Work required:
Only the images are to be dropped; the records themselves must be repeated exactly.

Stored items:
---
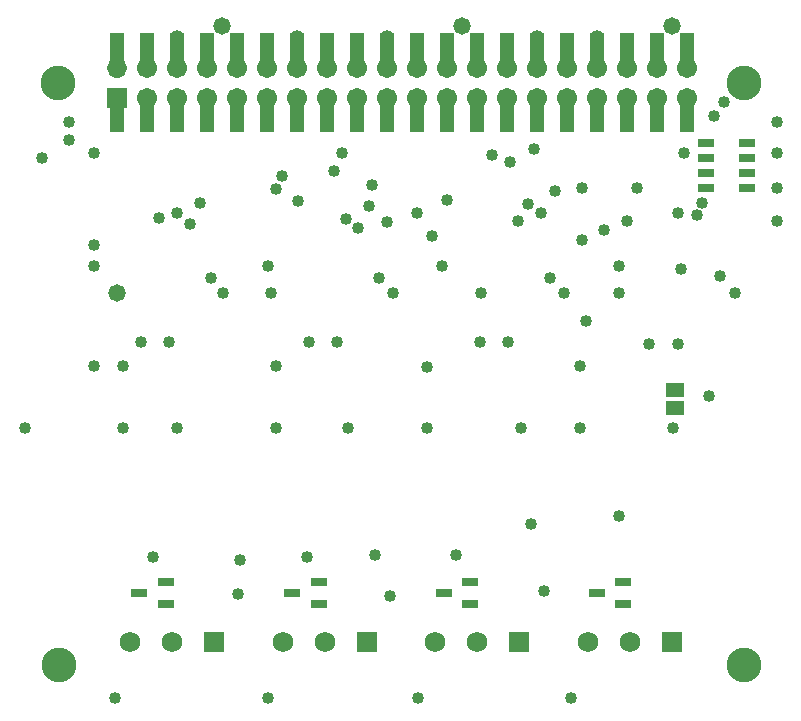
<source format=gbs>
G04 Layer_Color=16711935*
%FSLAX25Y25*%
%MOIN*%
G70*
G01*
G75*
%ADD41R,0.06312X0.05131*%
%ADD47R,0.06800X0.06800*%
%ADD48C,0.06800*%
%ADD49C,0.11600*%
%ADD50R,0.06706X0.06706*%
%ADD51O,0.06706X0.06706*%
%ADD52C,0.06706*%
%ADD53C,0.04000*%
%ADD54C,0.05800*%
%ADD55R,0.05800X0.03162*%
%ADD56R,0.04725X0.10250*%
%ADD57R,0.05328X0.03162*%
D41*
X486000Y287453D02*
D03*
Y281547D02*
D03*
D47*
X485000Y203500D02*
D03*
X434000D02*
D03*
X383500D02*
D03*
X332500D02*
D03*
D48*
X471000D02*
D03*
X457000D02*
D03*
X420000D02*
D03*
X406000D02*
D03*
X369500D02*
D03*
X355500D02*
D03*
X304500D02*
D03*
X318500D02*
D03*
D49*
X509173Y390000D02*
D03*
X280500D02*
D03*
X509173Y195835D02*
D03*
X280827D02*
D03*
D50*
X300000Y385000D02*
D03*
D51*
Y395000D02*
D03*
D52*
X310000Y385000D02*
D03*
Y395000D02*
D03*
X320000Y385000D02*
D03*
Y395000D02*
D03*
X330000Y385000D02*
D03*
Y395000D02*
D03*
X340000Y385000D02*
D03*
Y395000D02*
D03*
X350000Y385000D02*
D03*
Y395000D02*
D03*
X360000Y385000D02*
D03*
Y395000D02*
D03*
X370000Y385000D02*
D03*
Y395000D02*
D03*
X380000Y385000D02*
D03*
Y395000D02*
D03*
X390000Y385000D02*
D03*
Y395000D02*
D03*
X400000Y385000D02*
D03*
Y395000D02*
D03*
X410000Y385000D02*
D03*
Y395000D02*
D03*
X420000Y385000D02*
D03*
Y395000D02*
D03*
X430000Y385000D02*
D03*
Y395000D02*
D03*
X440000Y385000D02*
D03*
Y395000D02*
D03*
X450000Y385000D02*
D03*
Y395000D02*
D03*
X460000Y385000D02*
D03*
Y395000D02*
D03*
X470000Y385000D02*
D03*
Y395000D02*
D03*
X480000Y385000D02*
D03*
Y395000D02*
D03*
X490000Y385000D02*
D03*
Y395000D02*
D03*
D53*
X284000Y371000D02*
D03*
Y377000D02*
D03*
X456405Y310500D02*
D03*
X489000Y366500D02*
D03*
X499000Y379000D02*
D03*
X502500Y383500D02*
D03*
X320000Y405500D02*
D03*
X360000D02*
D03*
X390000D02*
D03*
X440000D02*
D03*
X460000D02*
D03*
X501000Y325500D02*
D03*
X444500Y325000D02*
D03*
X387500D02*
D03*
X331500D02*
D03*
X473500Y355000D02*
D03*
X405000Y339000D02*
D03*
X314000Y345000D02*
D03*
X520000Y344000D02*
D03*
Y355000D02*
D03*
Y366500D02*
D03*
Y377000D02*
D03*
X495000Y350000D02*
D03*
X493500Y346000D02*
D03*
X487000Y346500D02*
D03*
X488000Y328000D02*
D03*
X431087Y363500D02*
D03*
X446000Y354000D02*
D03*
X425000Y366000D02*
D03*
X324500Y343000D02*
D03*
X320282Y346500D02*
D03*
X408500Y329000D02*
D03*
X350500D02*
D03*
X467500Y319932D02*
D03*
X421500D02*
D03*
X351500D02*
D03*
X506000Y320000D02*
D03*
X449000D02*
D03*
X392000D02*
D03*
X335500D02*
D03*
X434750Y274953D02*
D03*
X467500Y329000D02*
D03*
X292500D02*
D03*
X413000Y232500D02*
D03*
X391000Y219000D02*
D03*
X497500Y285453D02*
D03*
X485500Y275000D02*
D03*
X477500Y303000D02*
D03*
X487000D02*
D03*
X454500Y275000D02*
D03*
X308000Y303500D02*
D03*
X377000Y275000D02*
D03*
X430500Y303500D02*
D03*
X421000D02*
D03*
X373500D02*
D03*
X364000D02*
D03*
X320000Y275000D02*
D03*
X317500Y303500D02*
D03*
X302000Y295500D02*
D03*
Y275000D02*
D03*
X353000D02*
D03*
X403500D02*
D03*
X269500D02*
D03*
X454500Y295500D02*
D03*
X403500Y295370D02*
D03*
X353000Y295500D02*
D03*
X386250Y232500D02*
D03*
X341000Y231000D02*
D03*
X451500Y185000D02*
D03*
X400500D02*
D03*
X350500D02*
D03*
X299500D02*
D03*
X467500Y245500D02*
D03*
X442500Y220500D02*
D03*
X438000Y243000D02*
D03*
X363500Y232000D02*
D03*
X340630Y219500D02*
D03*
X312000Y232000D02*
D03*
X292500Y336000D02*
D03*
X275000Y365000D02*
D03*
X292500Y295500D02*
D03*
X390000Y343500D02*
D03*
X400000Y346500D02*
D03*
X470000Y344000D02*
D03*
X455000Y337500D02*
D03*
X462500Y341000D02*
D03*
X433646Y344000D02*
D03*
X455000Y355000D02*
D03*
X441323Y346500D02*
D03*
X439000Y368000D02*
D03*
X437234Y349500D02*
D03*
X327959Y350000D02*
D03*
X384254Y349000D02*
D03*
X410000Y351000D02*
D03*
X380500Y341500D02*
D03*
X376577Y344500D02*
D03*
X372500Y360500D02*
D03*
X385000Y356071D02*
D03*
X355000Y359000D02*
D03*
X360500Y350500D02*
D03*
X375000Y366500D02*
D03*
X292500D02*
D03*
X353000Y354500D02*
D03*
X292500Y366500D02*
D03*
D54*
X300000Y320000D02*
D03*
X485000Y409000D02*
D03*
X415000D02*
D03*
X335000D02*
D03*
D55*
X496500Y370000D02*
D03*
X510000D02*
D03*
Y365000D02*
D03*
Y360000D02*
D03*
Y355000D02*
D03*
X496500Y365000D02*
D03*
Y360000D02*
D03*
Y355000D02*
D03*
D56*
X450000Y378500D02*
D03*
X390000D02*
D03*
X490000D02*
D03*
X480000D02*
D03*
X470000D02*
D03*
X440000D02*
D03*
X430000D02*
D03*
X410000D02*
D03*
X400000D02*
D03*
X360000D02*
D03*
X370000D02*
D03*
X330000D02*
D03*
X350000D02*
D03*
X310000D02*
D03*
X320000D02*
D03*
X460000D02*
D03*
X420000D02*
D03*
X380000D02*
D03*
X340000D02*
D03*
X300000D02*
D03*
X490000Y401500D02*
D03*
X480000D02*
D03*
X470000D02*
D03*
X460000D02*
D03*
X450000D02*
D03*
X440000D02*
D03*
X430000D02*
D03*
X420000D02*
D03*
X410000D02*
D03*
X400000D02*
D03*
X390000D02*
D03*
X380000D02*
D03*
X360000D02*
D03*
X350000D02*
D03*
X340000D02*
D03*
X330000D02*
D03*
X320000D02*
D03*
X310000D02*
D03*
X370000D02*
D03*
X300000D02*
D03*
D57*
X460071Y220000D02*
D03*
X468929Y216260D02*
D03*
Y223740D02*
D03*
X409071Y220000D02*
D03*
X417929Y216260D02*
D03*
Y223740D02*
D03*
X358571Y220000D02*
D03*
X367429Y216260D02*
D03*
Y223740D02*
D03*
X307571Y220000D02*
D03*
X316429Y216260D02*
D03*
Y223740D02*
D03*
M02*

</source>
---
Reply to the task:
<source format=gbs>
G04 Layer_Color=16711935*
%FSLAX25Y25*%
%MOIN*%
G70*
G01*
G75*
%ADD41R,0.06312X0.05131*%
%ADD47R,0.06800X0.06800*%
%ADD48C,0.06800*%
%ADD49C,0.11600*%
%ADD50R,0.06706X0.06706*%
%ADD51O,0.06706X0.06706*%
%ADD52C,0.06706*%
%ADD53C,0.04000*%
%ADD54C,0.05800*%
%ADD55R,0.05800X0.03162*%
%ADD56R,0.04725X0.10250*%
%ADD57R,0.05328X0.03162*%
D41*
X486000Y287453D02*
D03*
Y281547D02*
D03*
D47*
X485000Y203500D02*
D03*
X434000D02*
D03*
X383500D02*
D03*
X332500D02*
D03*
D48*
X471000D02*
D03*
X457000D02*
D03*
X420000D02*
D03*
X406000D02*
D03*
X369500D02*
D03*
X355500D02*
D03*
X304500D02*
D03*
X318500D02*
D03*
D49*
X509173Y390000D02*
D03*
X280500D02*
D03*
X509173Y195835D02*
D03*
X280827D02*
D03*
D50*
X300000Y385000D02*
D03*
D51*
Y395000D02*
D03*
D52*
X310000Y385000D02*
D03*
Y395000D02*
D03*
X320000Y385000D02*
D03*
Y395000D02*
D03*
X330000Y385000D02*
D03*
Y395000D02*
D03*
X340000Y385000D02*
D03*
Y395000D02*
D03*
X350000Y385000D02*
D03*
Y395000D02*
D03*
X360000Y385000D02*
D03*
Y395000D02*
D03*
X370000Y385000D02*
D03*
Y395000D02*
D03*
X380000Y385000D02*
D03*
Y395000D02*
D03*
X390000Y385000D02*
D03*
Y395000D02*
D03*
X400000Y385000D02*
D03*
Y395000D02*
D03*
X410000Y385000D02*
D03*
Y395000D02*
D03*
X420000Y385000D02*
D03*
Y395000D02*
D03*
X430000Y385000D02*
D03*
Y395000D02*
D03*
X440000Y385000D02*
D03*
Y395000D02*
D03*
X450000Y385000D02*
D03*
Y395000D02*
D03*
X460000Y385000D02*
D03*
Y395000D02*
D03*
X470000Y385000D02*
D03*
Y395000D02*
D03*
X480000Y385000D02*
D03*
Y395000D02*
D03*
X490000Y385000D02*
D03*
Y395000D02*
D03*
D53*
X284000Y371000D02*
D03*
Y377000D02*
D03*
X456405Y310500D02*
D03*
X489000Y366500D02*
D03*
X499000Y379000D02*
D03*
X502500Y383500D02*
D03*
X320000Y405500D02*
D03*
X360000D02*
D03*
X390000D02*
D03*
X440000D02*
D03*
X460000D02*
D03*
X501000Y325500D02*
D03*
X444500Y325000D02*
D03*
X387500D02*
D03*
X331500D02*
D03*
X473500Y355000D02*
D03*
X405000Y339000D02*
D03*
X314000Y345000D02*
D03*
X520000Y344000D02*
D03*
Y355000D02*
D03*
Y366500D02*
D03*
Y377000D02*
D03*
X495000Y350000D02*
D03*
X493500Y346000D02*
D03*
X487000Y346500D02*
D03*
X488000Y328000D02*
D03*
X431087Y363500D02*
D03*
X446000Y354000D02*
D03*
X425000Y366000D02*
D03*
X324500Y343000D02*
D03*
X320282Y346500D02*
D03*
X408500Y329000D02*
D03*
X350500D02*
D03*
X467500Y319932D02*
D03*
X421500D02*
D03*
X351500D02*
D03*
X506000Y320000D02*
D03*
X449000D02*
D03*
X392000D02*
D03*
X335500D02*
D03*
X434750Y274953D02*
D03*
X467500Y329000D02*
D03*
X292500D02*
D03*
X413000Y232500D02*
D03*
X391000Y219000D02*
D03*
X497500Y285453D02*
D03*
X485500Y275000D02*
D03*
X477500Y303000D02*
D03*
X487000D02*
D03*
X454500Y275000D02*
D03*
X308000Y303500D02*
D03*
X377000Y275000D02*
D03*
X430500Y303500D02*
D03*
X421000D02*
D03*
X373500D02*
D03*
X364000D02*
D03*
X320000Y275000D02*
D03*
X317500Y303500D02*
D03*
X302000Y295500D02*
D03*
Y275000D02*
D03*
X353000D02*
D03*
X403500D02*
D03*
X269500D02*
D03*
X454500Y295500D02*
D03*
X403500Y295370D02*
D03*
X353000Y295500D02*
D03*
X386250Y232500D02*
D03*
X341000Y231000D02*
D03*
X451500Y185000D02*
D03*
X400500D02*
D03*
X350500D02*
D03*
X299500D02*
D03*
X467500Y245500D02*
D03*
X442500Y220500D02*
D03*
X438000Y243000D02*
D03*
X363500Y232000D02*
D03*
X340630Y219500D02*
D03*
X312000Y232000D02*
D03*
X292500Y336000D02*
D03*
X275000Y365000D02*
D03*
X292500Y295500D02*
D03*
X390000Y343500D02*
D03*
X400000Y346500D02*
D03*
X470000Y344000D02*
D03*
X455000Y337500D02*
D03*
X462500Y341000D02*
D03*
X433646Y344000D02*
D03*
X455000Y355000D02*
D03*
X441323Y346500D02*
D03*
X439000Y368000D02*
D03*
X437234Y349500D02*
D03*
X327959Y350000D02*
D03*
X384254Y349000D02*
D03*
X410000Y351000D02*
D03*
X380500Y341500D02*
D03*
X376577Y344500D02*
D03*
X372500Y360500D02*
D03*
X385000Y356071D02*
D03*
X355000Y359000D02*
D03*
X360500Y350500D02*
D03*
X375000Y366500D02*
D03*
X292500D02*
D03*
X353000Y354500D02*
D03*
X292500Y366500D02*
D03*
D54*
X300000Y320000D02*
D03*
X485000Y409000D02*
D03*
X415000D02*
D03*
X335000D02*
D03*
D55*
X496500Y370000D02*
D03*
X510000D02*
D03*
Y365000D02*
D03*
Y360000D02*
D03*
Y355000D02*
D03*
X496500Y365000D02*
D03*
Y360000D02*
D03*
Y355000D02*
D03*
D56*
X450000Y378500D02*
D03*
X390000D02*
D03*
X490000D02*
D03*
X480000D02*
D03*
X470000D02*
D03*
X440000D02*
D03*
X430000D02*
D03*
X410000D02*
D03*
X400000D02*
D03*
X360000D02*
D03*
X370000D02*
D03*
X330000D02*
D03*
X350000D02*
D03*
X310000D02*
D03*
X320000D02*
D03*
X460000D02*
D03*
X420000D02*
D03*
X380000D02*
D03*
X340000D02*
D03*
X300000D02*
D03*
X490000Y401500D02*
D03*
X480000D02*
D03*
X470000D02*
D03*
X460000D02*
D03*
X450000D02*
D03*
X440000D02*
D03*
X430000D02*
D03*
X420000D02*
D03*
X410000D02*
D03*
X400000D02*
D03*
X390000D02*
D03*
X380000D02*
D03*
X360000D02*
D03*
X350000D02*
D03*
X340000D02*
D03*
X330000D02*
D03*
X320000D02*
D03*
X310000D02*
D03*
X370000D02*
D03*
X300000D02*
D03*
D57*
X460071Y220000D02*
D03*
X468929Y216260D02*
D03*
Y223740D02*
D03*
X409071Y220000D02*
D03*
X417929Y216260D02*
D03*
Y223740D02*
D03*
X358571Y220000D02*
D03*
X367429Y216260D02*
D03*
Y223740D02*
D03*
X307571Y220000D02*
D03*
X316429Y216260D02*
D03*
Y223740D02*
D03*
M02*

</source>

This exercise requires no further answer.